Hong Kong stocks run up before their listings. They fall after. This happens over and over. The pattern repeats with perfect consistency.
You'd think someone would notice.
The pre-debut runup exists because institutional investors get allocation at the IPO price while retail traders watch from the sidelines. The shares pop on day one. Retail buys at the top. Institutions sell into the excitement. The stock then proceeds to die a slow death over the following months.
This is not a glitch in the system. This is the system.
Hong Kong wants to compete with Wall Street for IPO supremacy. The strategy appears to be: process the same scam but with more efficiency. List companies faster. Pump them harder before debut. Let them collapse more spectacularly afterward. Volume over quality. Quantity over results.

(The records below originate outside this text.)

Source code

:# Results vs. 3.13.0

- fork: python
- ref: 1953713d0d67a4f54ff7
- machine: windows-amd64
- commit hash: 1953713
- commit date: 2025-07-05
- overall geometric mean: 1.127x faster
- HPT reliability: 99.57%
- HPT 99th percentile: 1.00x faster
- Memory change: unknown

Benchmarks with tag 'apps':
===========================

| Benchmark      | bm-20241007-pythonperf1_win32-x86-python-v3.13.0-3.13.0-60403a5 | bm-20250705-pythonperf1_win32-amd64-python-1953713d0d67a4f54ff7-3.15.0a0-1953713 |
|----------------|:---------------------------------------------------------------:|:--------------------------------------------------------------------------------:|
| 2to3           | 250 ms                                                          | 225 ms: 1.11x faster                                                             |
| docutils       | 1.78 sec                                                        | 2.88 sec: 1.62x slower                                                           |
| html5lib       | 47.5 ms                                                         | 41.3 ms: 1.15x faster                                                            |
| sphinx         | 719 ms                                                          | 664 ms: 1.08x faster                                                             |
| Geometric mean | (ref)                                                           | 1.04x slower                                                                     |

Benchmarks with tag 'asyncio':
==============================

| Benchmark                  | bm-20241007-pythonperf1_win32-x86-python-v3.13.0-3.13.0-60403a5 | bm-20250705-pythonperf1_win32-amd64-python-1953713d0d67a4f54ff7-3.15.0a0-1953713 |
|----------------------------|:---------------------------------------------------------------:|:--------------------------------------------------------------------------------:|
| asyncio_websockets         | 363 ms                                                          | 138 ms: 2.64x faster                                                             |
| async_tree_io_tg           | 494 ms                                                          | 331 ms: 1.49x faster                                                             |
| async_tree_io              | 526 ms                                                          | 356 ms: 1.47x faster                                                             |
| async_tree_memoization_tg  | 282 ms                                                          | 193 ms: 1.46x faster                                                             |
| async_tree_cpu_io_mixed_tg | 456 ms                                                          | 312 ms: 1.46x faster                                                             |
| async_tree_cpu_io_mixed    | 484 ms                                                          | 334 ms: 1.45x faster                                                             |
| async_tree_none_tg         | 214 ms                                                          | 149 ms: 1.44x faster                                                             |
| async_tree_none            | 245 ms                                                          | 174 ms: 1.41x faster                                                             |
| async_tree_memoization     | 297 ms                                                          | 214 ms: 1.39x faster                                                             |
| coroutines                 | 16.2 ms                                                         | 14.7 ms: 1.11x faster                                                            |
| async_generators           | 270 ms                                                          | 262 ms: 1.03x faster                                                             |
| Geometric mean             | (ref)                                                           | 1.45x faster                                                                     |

The article frames this as a "performance problem" as if someone accidentally installed the wrong software. The performance is working exactly as designed. Shares perform up before listing. They perform down after listing. Both performances extract maximum fees and minimum consequences for everyone except the bag holders.
Wall Street pioneered the IPO pump-and-dump over decades of careful refinement. Hong Kong studied the model and said "we can do that in half the time." Admirable efficiency. The American version at least pretends the company might survive its first year. Hong Kong skips the pretense.
Retail traders keep buying these listings despite watching the previous hundred follow identical trajectories. They see a stock up forty percent before it trades publicly and think "yes, this is where I should invest my money." The definition of optimism: believing you'll be the first person to profit from being late to a party you weren't invited to.
Hong Kong's IPO market doesn't have a performance problem. It has a performance guarantee.